Oil has topped $100/barrel amid IEA warnings that the Middle East war is creating the largest supply disruption in history, elevating stagflation risk. Oxford Economics estimates Brent at $140/bbl for eight weeks could reduce global real GDP by ~0.7% by end-2026 and push the U.S. toward a temporary standstill; a $100/bbl shock for two months would shave a few tenths off global GDP but likely avoid recession. U.S. unemployment is 4.4% and Q5 2025 GDP estimates have fallen to ~1.4%, increasing the chance of a more dovish Fed response if oil remains elevated.
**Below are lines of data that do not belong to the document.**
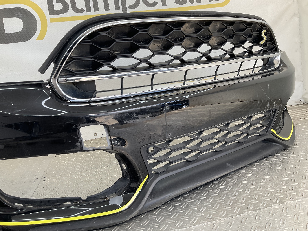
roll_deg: +5.4
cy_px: 116
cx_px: 154
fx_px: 258
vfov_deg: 48.2
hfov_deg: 61.7
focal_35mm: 29
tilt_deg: -11.7
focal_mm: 3
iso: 20
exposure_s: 1/100
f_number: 1.8
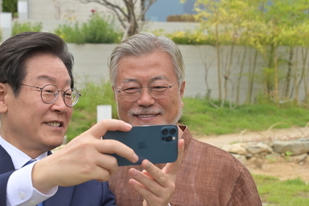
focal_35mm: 77
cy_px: 131
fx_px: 661
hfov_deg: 26.2
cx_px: 117
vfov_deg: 17.7
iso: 500
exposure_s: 1/320
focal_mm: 52
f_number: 5.6
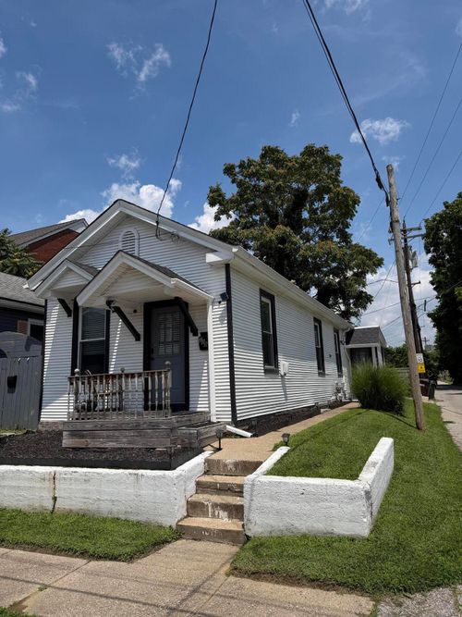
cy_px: 308
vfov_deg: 71.6
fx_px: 427
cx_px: 231
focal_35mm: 24
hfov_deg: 56.8
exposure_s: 1/9091
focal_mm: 6.76
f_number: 1.78
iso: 80
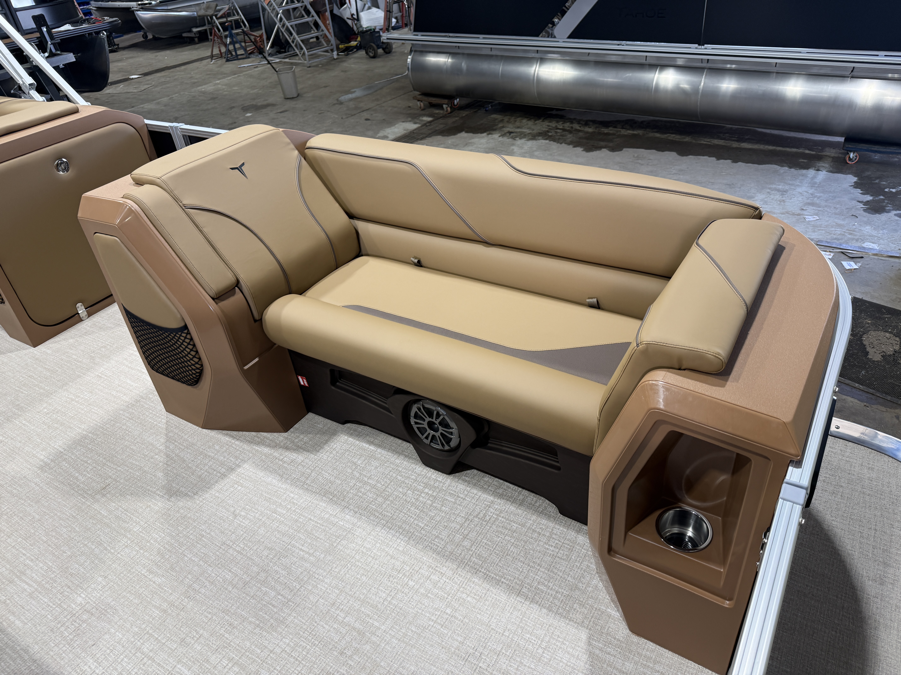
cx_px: 450
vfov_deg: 56.8
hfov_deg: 71.6
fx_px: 625
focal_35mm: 24
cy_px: 338
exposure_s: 1/120
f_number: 1.78
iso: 100
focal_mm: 6.76
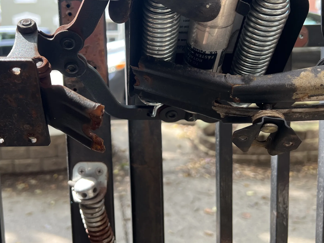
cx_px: 123
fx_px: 346
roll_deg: +1.1
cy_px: 87
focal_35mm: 37
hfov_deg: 49.7
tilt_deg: -6.0
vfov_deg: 38.4
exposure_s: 1/137
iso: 64
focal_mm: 5.7
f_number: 1.5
Investors are moving into risk-off positioning as shipping disruptions and regional attacks persist.

Analysis

A persistent energy risk premium transmits to the real economy through three linked channels: input-cost pass-through to headline and core inflation with a 3–9 month lag, a tightening of corporate margins in energy-intensive sectors, and a rise in freight and insurance costs that acts like a tariff on trade. Quantitatively, a sustained ~20% uplift in delivered energy costs typically subtracts a few tenths from GDP growth within two quarters as margins and household real incomes compress, raising odds of policy trade-offs for central banks. Second-order supply-chain winners and losers are non-linear. Global commodity processors (chemicals, fertilizers) face immediate feedstock margin squeezes, while refiners with crack-spread optionality and storage access can front-run shortages and monetize contango; shipping owners and P&I insurers can reprice risk and GDP-exposed importers (autos, apparel) see margin pressure via higher landed costs. Meanwhile, EM external accounts and FX suffer from higher import bills, magnifying cross-border funding stress for wholesale-funded European banks more than large US deposit-funded banks. On financials, volatility elevates VaR and capital consumption for banks active in commodity derivatives and prime brokerage; this asymmetry favors balance-sheet-light, fee-centric franchises. Policy reaction remains the dominant catalyst: a dovish pivot (driven by weak labor or growth) materially reduces recession odds but keeps real yields lower for longer; a hawkish surprise due to inflation pass-through would reprice risk assets sharply. Market reversals will come from durable logistical fixes (insured convoys, cleared shipping lanes), material SPR coordination, or demand retrenchment out of China. In the meantime, volatility should be traded — prefer option-defined payoffs and cross-asset pairs that isolate the risk-premium rather than directional commodity exposure alone.